Benchmark leaderboard

Back Home

ai-writing-detection

AI Writing Detection

Classify essays from a fixed balanced sample of 50 human-written and 50 AI-generated examples from the AI Generated Essays Dataset. Higher is better.

Higher score is better
1

anthropic/claude-opus-4.1

1.0000
2

google/gemini-3-flash-preview

1.0000
3

anthropic/claude-sonnet-4.5

0.9899
4

google/gemma-4-26b-a4b-it

0.9899
5

google/gemma-4-31b-it

0.9899
6

openai/gpt-5.3-chat

0.9899
7

qwen/qwen3.5-122b-a10b

0.9899
8

qwen/qwen3.5-397b-a17b

0.9899
9

openai/gpt-5.1

0.9804
10

x-ai/grok-4.1-fast

0.9804
11

anthropic/claude-opus-4.6

0.9800
12

anthropic/claude-sonnet-4.6

0.9592
13

anthropic/claude-opus-4.5

0.9278
14

google/gemini-3.1-flash-lite-preview

0.8929
15

inception/mercury-2

0.8750
16

openai/gpt-5.4

0.8621
17

anthropic/claude-haiku-4.5

0.8454
18

openai/gpt-oss-120b

0.8421
19

minimax/minimax-m2.5

0.8000
20

meta-llama/llama-4-maverick

0.7321
21

mistralai/mistral-small-2603

0.6849
22

openai/gpt-5.4-mini

0.6803
23

mistralai/mistral-large-2512

0.6667
24

x-ai/grok-4.20-beta

0.6667
25

amazon/nova-micro-v1

0.6438
26

mistralai/mistral-medium-3.1

0.6087
27

deepseek/deepseek-v3.2

0.4819
28

amazon/nova-2-lite-v1

0.4211
29

amazon/nova-pro-v1

0.0357
30

meta-llama/llama-4-scout

0.0241
31

amazon/nova-lite-v1

0.0000

Methodology

How scoring works

Read a fixed deterministic sample of 50 human essays and 50 AI essays from the downloaded Kaggle dataset, prompt the model once per essay to predict whether it is AI-generated, then compute binary classification precision, recall, and F1 for the AI class.

Prompt

Each essay is shown once and the model must return exactly one character: "1" for AI-generated or "0" for human-written, with no explanation.

Score

Higher is better.

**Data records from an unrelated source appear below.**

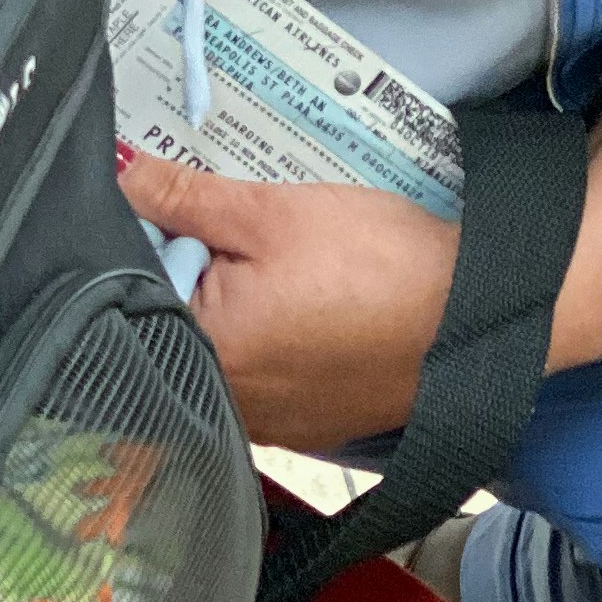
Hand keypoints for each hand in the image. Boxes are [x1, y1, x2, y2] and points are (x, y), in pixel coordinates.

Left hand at [120, 153, 457, 450]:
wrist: (479, 314)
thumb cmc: (380, 265)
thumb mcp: (274, 212)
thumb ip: (186, 197)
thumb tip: (121, 175)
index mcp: (205, 355)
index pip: (135, 291)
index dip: (154, 243)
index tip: (184, 215)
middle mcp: (231, 406)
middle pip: (177, 326)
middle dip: (194, 277)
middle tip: (242, 239)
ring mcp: (273, 425)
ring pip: (223, 355)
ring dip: (234, 312)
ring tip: (284, 273)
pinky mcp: (311, 426)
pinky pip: (267, 381)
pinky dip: (274, 344)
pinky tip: (309, 309)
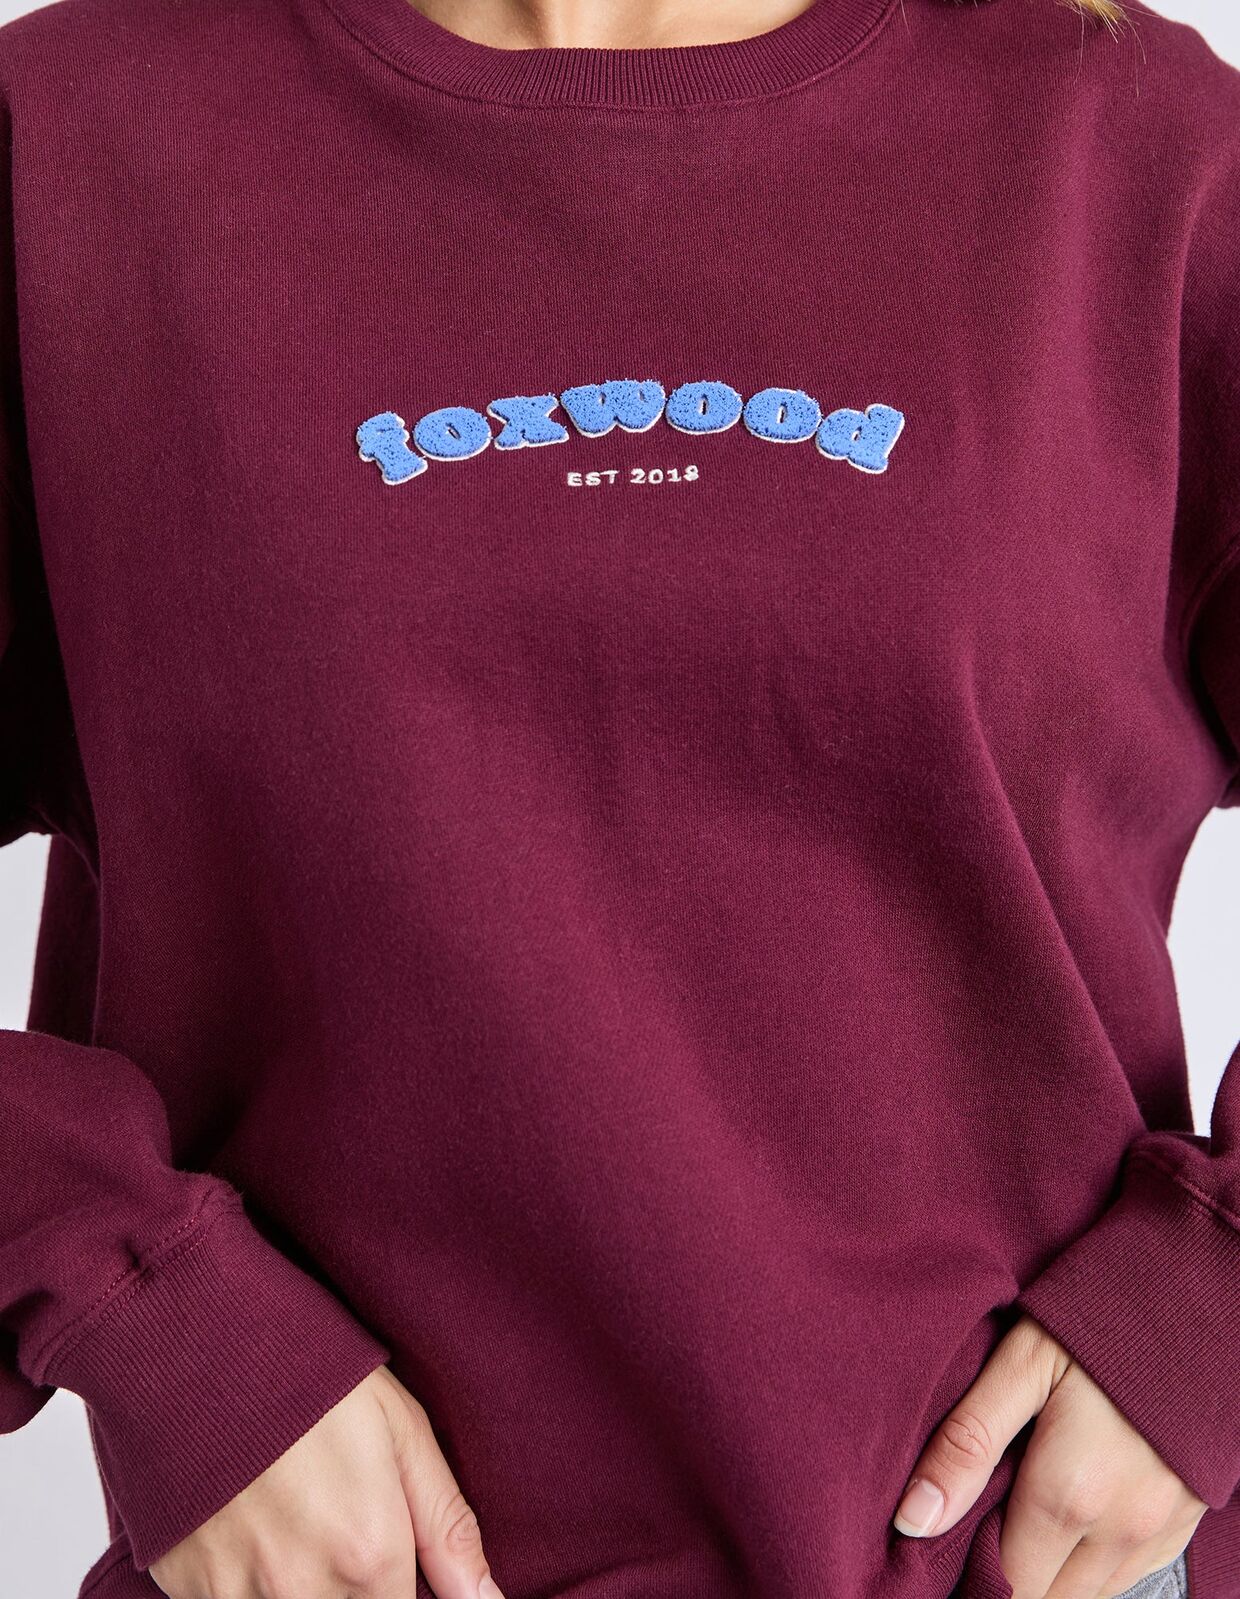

The benchmark score is the F1 score for detecting AI-generated essays, using label 1 as the positive class.

Execution

Benchmark runners execute locally, read the dataset from disk, use OpenRouter for predictions with reasoning disabled, cache results in Neon by benchmark and model ID, and skip recomputation for models that already have stored scores.